Burns Lake resident Rose Bergen has donated blood dozens of times since she started doing it several years ago.
“I have given over 30 pines of blood and I was very proud of that,” she said.
Bergen wanted to donate blood one last time before she retired, but she was told that the closest place for her to donate would be Kamloops, an eight-hour drive from Burns Lake.
She said that made her feel outraged.
“It’s disgusting, people need blood, we’re humans,” she said. “Why are they [Canadian Blood Services] on TV all the time asking for people to donate blood?”
The Canadian Blood Services has confirmed that Kamloops is now the closest place for Burns Lake residents to donate blood.
Although Prince George used to have a permanent location where people could donate blood, the clinic closed about a year and a half ago along with several other locations across Canada.
David Patterson, director of donor relations for the Canadian Blood Services in B.C. and Yukon, explained that the clinics closed due to a “decline in demand” for blood products, which allowed the Canadian Blood Services to cut down expenses and close some of their locations.

## ACTIVITY A
Translate this sentence from the blood donation article into Spanish: "The Canadian Blood Services has confirmed that Kamloops is now the closest place for Burns Lake residents to donate blood."
## ACTIVITY B
Print the part of the blood donation article from "She said that" up to and including "to donate blood.".
## ACTIVITY C
Proceed with the article on blood donation in Burns Lake, picking up after its final sentence.

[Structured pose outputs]
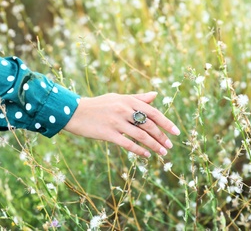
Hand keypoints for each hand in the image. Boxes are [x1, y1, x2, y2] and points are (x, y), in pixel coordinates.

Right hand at [63, 92, 179, 156]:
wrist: (74, 112)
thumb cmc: (99, 104)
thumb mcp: (118, 97)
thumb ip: (138, 98)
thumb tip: (156, 95)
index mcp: (128, 100)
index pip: (153, 112)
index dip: (166, 123)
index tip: (176, 132)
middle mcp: (124, 110)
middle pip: (149, 125)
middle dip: (162, 137)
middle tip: (170, 146)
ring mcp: (116, 122)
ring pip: (141, 136)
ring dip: (154, 146)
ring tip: (163, 153)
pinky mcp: (108, 134)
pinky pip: (128, 144)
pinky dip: (139, 150)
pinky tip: (146, 155)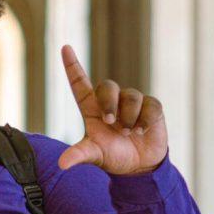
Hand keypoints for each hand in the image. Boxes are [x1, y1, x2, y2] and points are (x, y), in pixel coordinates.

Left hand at [58, 44, 167, 174]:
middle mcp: (111, 101)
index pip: (80, 83)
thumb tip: (62, 164)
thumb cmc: (112, 156)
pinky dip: (145, 119)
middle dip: (109, 103)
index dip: (72, 66)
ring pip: (131, 97)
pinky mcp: (151, 108)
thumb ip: (79, 155)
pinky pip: (150, 105)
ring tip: (129, 134)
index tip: (65, 47)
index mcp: (92, 109)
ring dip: (129, 118)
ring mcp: (132, 103)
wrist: (139, 166)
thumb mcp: (94, 155)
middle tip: (110, 122)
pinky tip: (142, 131)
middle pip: (107, 86)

## EXPECTED OUTPUT A
Canadian Blood Services ha confirmado que Kamloops es ahora el lugar más cercano para que los residentes de Burns Lake donen sangre.

## EXPECTED OUTPUT B
She said that made her feel outraged.
“It’s disgusting, people need blood, we’re humans,” she said. “Why are they [Canadian Blood Services] on TV all the time asking for people to donate blood?”
The Canadian Blood Services has confirmed that Kamloops is now the closest place for Burns Lake residents to donate blood.

## EXPECTED OUTPUT C
Patterson said one of the benefits of the closures has been an increase in blood quality since the blood is now collected in larger centres and can be delivered to patients in a shorter period of time. When blood was collected in Prince George, it would still need to be processed in the Lower Mainland before it could be delivered to hospitals up north.
Even though the demand for blood products has been declining over the years, Patterson said the Canadian Blood Services still encourages people to donate blood if they are in a city where it’s possible to donate.
According to the Canadian Blood Services, about 100,000 new donors are needed in Canada every year to meet demand.